Will CF Industries (CF) Disappoint Q2 Earnings Estimates?

Zacks

CF Industries Holdings, Inc. CF is set to release second-quarter 2015 results after the closing bell on Aug 5.

In the last quarter, the fertilizer maker had delivered a positive earnings surprise of roughly 5.43% on the back of strong operations, higher order bookings and cash deployment. Let’s see how things are shaping up for this announcement.

Factors to Consider

CF Industries expects to deliver a strong performance in the second quarter compared with overall market conditions. The company anticipates robust nitrogen demand for 2015 based on expectations of over 89 million acres of corn being planted this year along with strong industrial demand.

Moreover, CF Industries expects ammonia demand to be strong during the second quarter. The company’s strong order book manifests this solid demand. However, ammonia shipments are projected to be lower for the first half of the year due to low ammonia inventory levels on hand at the beginning of 2015 compared with the same period a year ago.

Additionally, product pricing is anticipated to be favorable, given limited producer inventories, strong ammonia demand and orders that were booked earlier in 2015.

However, CF Industries continues to see pricing pressure in its nitrogen business. Urea prices have been under pressure due to higher supply from Chinese producers. The decline in prices in the urea market is expected to have an adverse impact on Urea Ammonium Nitrate (“UAN”) prices as well.

CF Industries has been gaining from falling natural gas prices. The company’s Nitrogen segment is enjoying the benefit of abundant natural gas supply, driven by an increase in production of North American shale gas and favorable weather.

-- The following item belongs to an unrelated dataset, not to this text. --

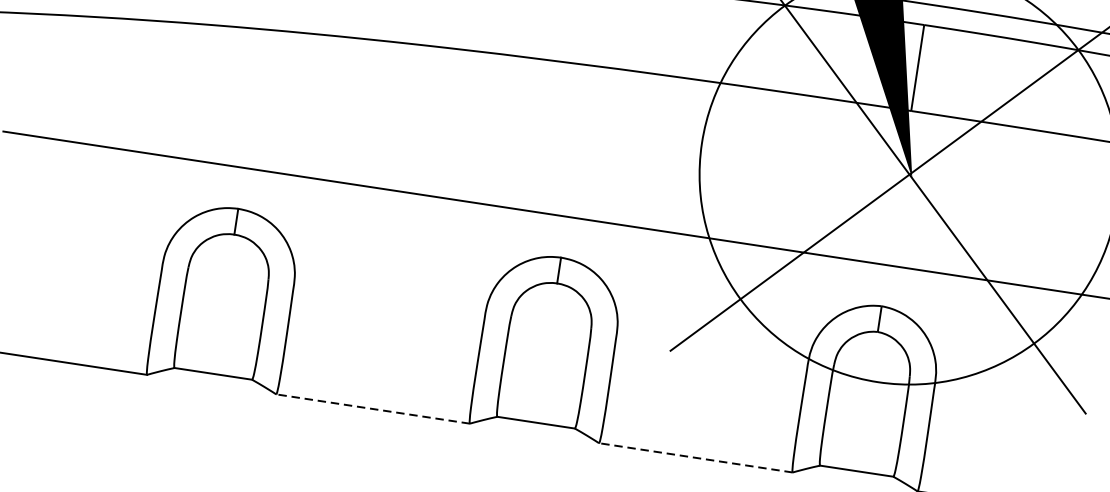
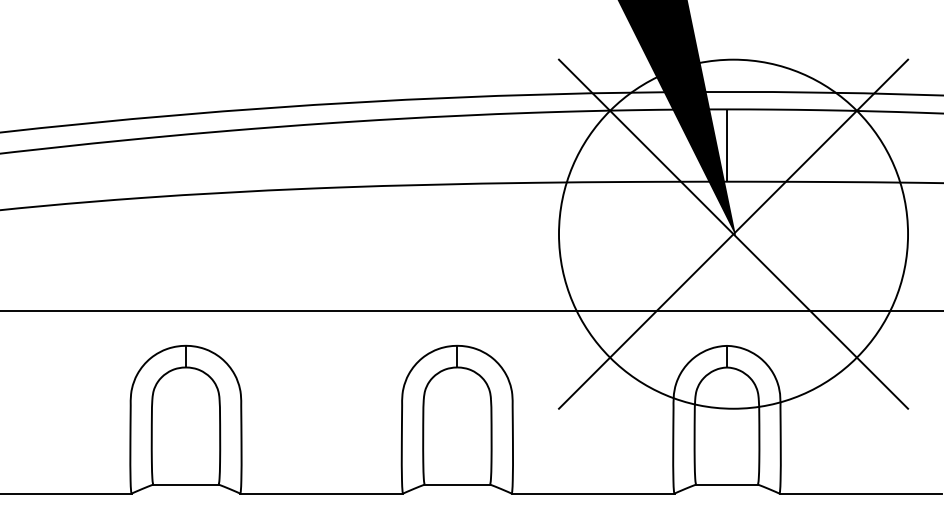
line: (372, 408) -> (321, 493), dashed -> solid
line: (695, 457) -> (592, 493), dashed -> solid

North American UAN demand is also expected to be healthy due to increased nitrogen applications. However, rising UAN imports and lower urea prices are anticipated to lead to lower UAN prices.

Moreover, North American natural gas continues to provide a cost advantage compared with other feedstocks, further aiding the company’s near- and long-term cash generation prospects. Gas supply is also projected to increase throughout 2015, but at a slower rate.

Earnings Whispers

Our proven model does not conclusively show that CF Industries is likely to beat earnings this quarter. This is because a stock needs to have both a positive Earnings ESP and a Zacks Rank #1, 2 or 3 for this to happen. This is not the case here, as you will see below:

Zacks ESP: Earnings ESP for CF Industries is -3.45%. This is because the Most Accurate estimate stands at $1.40, while the Zacks Consensus Estimate is pegged at $1.45.

Zacks Rank: CF Industries’ Zacks Rank #3 (Hold) increases the predictive power of ESP. However, we need to have a positive ESP to be confident about an earnings surprise.

We caution against stocks with a Zacks Rank #4 and 5 (Sell-rated stocks) going into the earnings announcement, especially when the company is seeing negative estimate revisions.

Stocks That Warrant a Look

Here are some companies in the basic materials sector you may want to consider as our model shows that these have the right combination of elements to post an earnings beat this quarter:

Albemarle Corp. ALB has an Earnings ESP of +2.44% and a Zacks Rank #2 (Buy).

Thompson Creek Metals Company Inc. TC has an Earnings ESP of +100% and a Zacks Rank #3.

Axalta Coating Systems Ltd. AXTA has an Earnings ESP of +3.33% and a Zacks Rank #3.